19 “Will You never turn Your gaze away from me,
Nor let me alone until I swallow my spittle?
20 “Have I sinned? What have I done to You,
O watcher of men?
Why have You set me as Your target,
So that I am a burden to myself?
21 “Why then do You not pardon my transgression
And take away my iniquity?
For now I will lie down in the dust;
And You will seek me, but I will not be.”
Have you heard the common phrase “hate the sin, love the sinner”? Who hasn’t? Plenty of different new situations bring this up over and over again in our modern culture: can you truly love a person, but also condemn their sinful behavior?
To take a cursory look at the issue, this seems well and good. We all know that everyone, under a Christian worldview and presuppositions, sins. We all live in a fallen state, even as Christians. We struggle against temptations. The Church, in both its positives and its faults, has made many, many mistakes over the years. Perhaps burning and executing the heretics was never the best of ideas. Our bad history causes us to think twice about how we think of individuals, relative to their actions.
Still, there’s a subtle play happening here that you don’t quite realize. We accept the form of the question before really understanding it, and thus find ourselves in a particular predicament. I question whether “loving the sinner and not the sin” is even a valid way of thinking about this, to be honest. Why do I say this?
That statement, for one, isn’t in Scripture. You can certainly use some interpretive lens, but that assumes everyone agrees which isn’t true by default. Could you derive the concept from selected proof-texts? Absolutely. But we do not want to mislead – we want to forcefully engage with the culture at large without diminishing the meaning of the Gospel, and selective interpretations never lead to wise decisions.
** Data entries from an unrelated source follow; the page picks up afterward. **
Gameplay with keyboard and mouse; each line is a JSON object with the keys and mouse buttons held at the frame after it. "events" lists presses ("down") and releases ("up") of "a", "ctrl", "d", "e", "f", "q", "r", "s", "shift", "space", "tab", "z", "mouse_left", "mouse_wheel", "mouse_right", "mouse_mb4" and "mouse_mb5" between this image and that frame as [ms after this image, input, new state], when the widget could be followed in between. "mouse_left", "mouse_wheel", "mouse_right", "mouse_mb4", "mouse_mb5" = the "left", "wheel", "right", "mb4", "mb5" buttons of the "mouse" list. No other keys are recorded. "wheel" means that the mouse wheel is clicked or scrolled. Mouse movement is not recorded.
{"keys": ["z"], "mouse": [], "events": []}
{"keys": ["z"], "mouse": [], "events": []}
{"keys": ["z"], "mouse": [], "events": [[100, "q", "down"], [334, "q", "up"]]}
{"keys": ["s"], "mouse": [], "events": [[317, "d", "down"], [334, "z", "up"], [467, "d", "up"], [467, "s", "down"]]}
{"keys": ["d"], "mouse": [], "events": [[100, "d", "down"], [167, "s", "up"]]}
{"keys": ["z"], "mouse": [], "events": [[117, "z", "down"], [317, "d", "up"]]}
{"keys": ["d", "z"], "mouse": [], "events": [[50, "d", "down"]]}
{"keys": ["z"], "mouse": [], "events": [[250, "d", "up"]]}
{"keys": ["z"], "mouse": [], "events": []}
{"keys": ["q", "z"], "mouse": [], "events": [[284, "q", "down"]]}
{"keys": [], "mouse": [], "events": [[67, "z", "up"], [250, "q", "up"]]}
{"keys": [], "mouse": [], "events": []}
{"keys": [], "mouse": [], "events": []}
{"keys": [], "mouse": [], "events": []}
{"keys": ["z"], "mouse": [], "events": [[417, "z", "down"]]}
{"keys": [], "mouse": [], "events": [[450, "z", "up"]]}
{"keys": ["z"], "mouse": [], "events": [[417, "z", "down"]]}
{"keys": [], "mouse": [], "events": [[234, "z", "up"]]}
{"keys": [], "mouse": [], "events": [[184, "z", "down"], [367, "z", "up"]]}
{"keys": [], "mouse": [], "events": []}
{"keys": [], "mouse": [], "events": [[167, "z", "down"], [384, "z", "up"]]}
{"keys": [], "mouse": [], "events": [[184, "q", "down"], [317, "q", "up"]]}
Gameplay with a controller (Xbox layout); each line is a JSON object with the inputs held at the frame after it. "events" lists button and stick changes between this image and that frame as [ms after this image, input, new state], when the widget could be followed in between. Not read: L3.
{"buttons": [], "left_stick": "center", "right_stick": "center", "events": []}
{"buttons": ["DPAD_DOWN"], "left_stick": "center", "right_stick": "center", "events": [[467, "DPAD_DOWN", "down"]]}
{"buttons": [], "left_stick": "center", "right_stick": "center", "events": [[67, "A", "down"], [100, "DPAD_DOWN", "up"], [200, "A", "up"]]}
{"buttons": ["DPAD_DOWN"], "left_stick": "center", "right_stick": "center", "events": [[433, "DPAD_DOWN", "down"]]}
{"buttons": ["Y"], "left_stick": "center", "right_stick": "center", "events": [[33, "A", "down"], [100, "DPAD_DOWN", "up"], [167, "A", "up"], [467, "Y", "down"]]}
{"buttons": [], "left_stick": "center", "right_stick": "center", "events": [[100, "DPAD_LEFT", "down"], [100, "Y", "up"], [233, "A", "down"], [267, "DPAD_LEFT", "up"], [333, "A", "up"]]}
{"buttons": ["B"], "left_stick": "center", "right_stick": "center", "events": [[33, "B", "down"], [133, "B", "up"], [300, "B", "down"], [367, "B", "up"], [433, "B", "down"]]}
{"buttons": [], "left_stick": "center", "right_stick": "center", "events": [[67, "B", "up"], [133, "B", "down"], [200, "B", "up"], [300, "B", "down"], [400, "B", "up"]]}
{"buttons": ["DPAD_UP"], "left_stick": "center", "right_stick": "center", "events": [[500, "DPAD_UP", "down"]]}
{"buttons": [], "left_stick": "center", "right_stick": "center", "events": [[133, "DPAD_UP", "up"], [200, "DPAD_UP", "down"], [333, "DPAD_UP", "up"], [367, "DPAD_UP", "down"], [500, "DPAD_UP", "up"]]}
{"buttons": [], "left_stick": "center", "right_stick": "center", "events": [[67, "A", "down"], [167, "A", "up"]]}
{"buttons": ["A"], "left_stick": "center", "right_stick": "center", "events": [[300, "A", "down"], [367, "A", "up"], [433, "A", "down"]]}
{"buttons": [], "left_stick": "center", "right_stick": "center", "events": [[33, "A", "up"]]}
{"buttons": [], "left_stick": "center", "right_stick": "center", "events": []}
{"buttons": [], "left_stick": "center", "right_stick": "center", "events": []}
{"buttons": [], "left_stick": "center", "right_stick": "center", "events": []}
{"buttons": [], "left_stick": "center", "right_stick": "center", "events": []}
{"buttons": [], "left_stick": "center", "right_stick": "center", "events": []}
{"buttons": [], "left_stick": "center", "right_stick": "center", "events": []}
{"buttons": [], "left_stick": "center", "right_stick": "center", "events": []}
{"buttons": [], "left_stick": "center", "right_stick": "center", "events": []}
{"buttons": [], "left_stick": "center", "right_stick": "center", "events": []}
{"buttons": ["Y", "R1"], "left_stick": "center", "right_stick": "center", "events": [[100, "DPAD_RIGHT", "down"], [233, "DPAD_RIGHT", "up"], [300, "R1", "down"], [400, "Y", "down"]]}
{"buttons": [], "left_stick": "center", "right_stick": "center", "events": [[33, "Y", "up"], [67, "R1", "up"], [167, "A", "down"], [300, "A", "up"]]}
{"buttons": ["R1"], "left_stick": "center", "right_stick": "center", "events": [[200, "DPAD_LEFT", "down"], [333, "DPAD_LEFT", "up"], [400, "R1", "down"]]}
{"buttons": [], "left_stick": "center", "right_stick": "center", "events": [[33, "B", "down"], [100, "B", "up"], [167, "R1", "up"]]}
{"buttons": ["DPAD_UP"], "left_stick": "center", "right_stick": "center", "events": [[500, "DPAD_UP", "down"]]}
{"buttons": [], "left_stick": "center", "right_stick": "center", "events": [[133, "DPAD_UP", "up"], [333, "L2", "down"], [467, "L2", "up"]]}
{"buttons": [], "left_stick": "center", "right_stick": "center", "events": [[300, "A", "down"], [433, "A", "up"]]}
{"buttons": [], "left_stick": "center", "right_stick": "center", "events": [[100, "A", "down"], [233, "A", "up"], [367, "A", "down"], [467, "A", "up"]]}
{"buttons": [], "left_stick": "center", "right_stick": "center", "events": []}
Second, you need to have a particular view of human identity, as defined by the modern world, to make that work. We mostly believe that who we are (i.e., our identity) is separate from what we do (i.e., our actions). Who taught this to us? Probably our parents. Society, maybe. It gets us “off the hook”, so to speak, for the things we do. We abscond from responsibility, seperating our personality, desires, and neuroses from the actions we take. For example, you’ve heard this before: I did that bad thing, say, but that doesn’t make me a bad person! Parents, friends, and sundry relations will affirm this fact: you aren’t what you do.
Why exactly is your personality not reflected in your actions? Question this assumption for a second. What a strange thing! Does the Bible divide between personality and action? And in how many circumstances I’m sure I could imagine a thousand stories in the text where actions define judgment, or even God punishing with no relation to action at all (the Job verses up above make that clear). Try to find the word “identity” in Scripture.
God isn’t concerned with whether your “identity” remains whole, but the actions you take. What you do does define who you are before God, which is that you are a sinner, I am a sinner, and so is everybody else. That is why we all need salvation, and we all need God. Our “identity”, if we have one at all, is located right within Christ, and not at all within manufactured personalities and media-influenced appearances.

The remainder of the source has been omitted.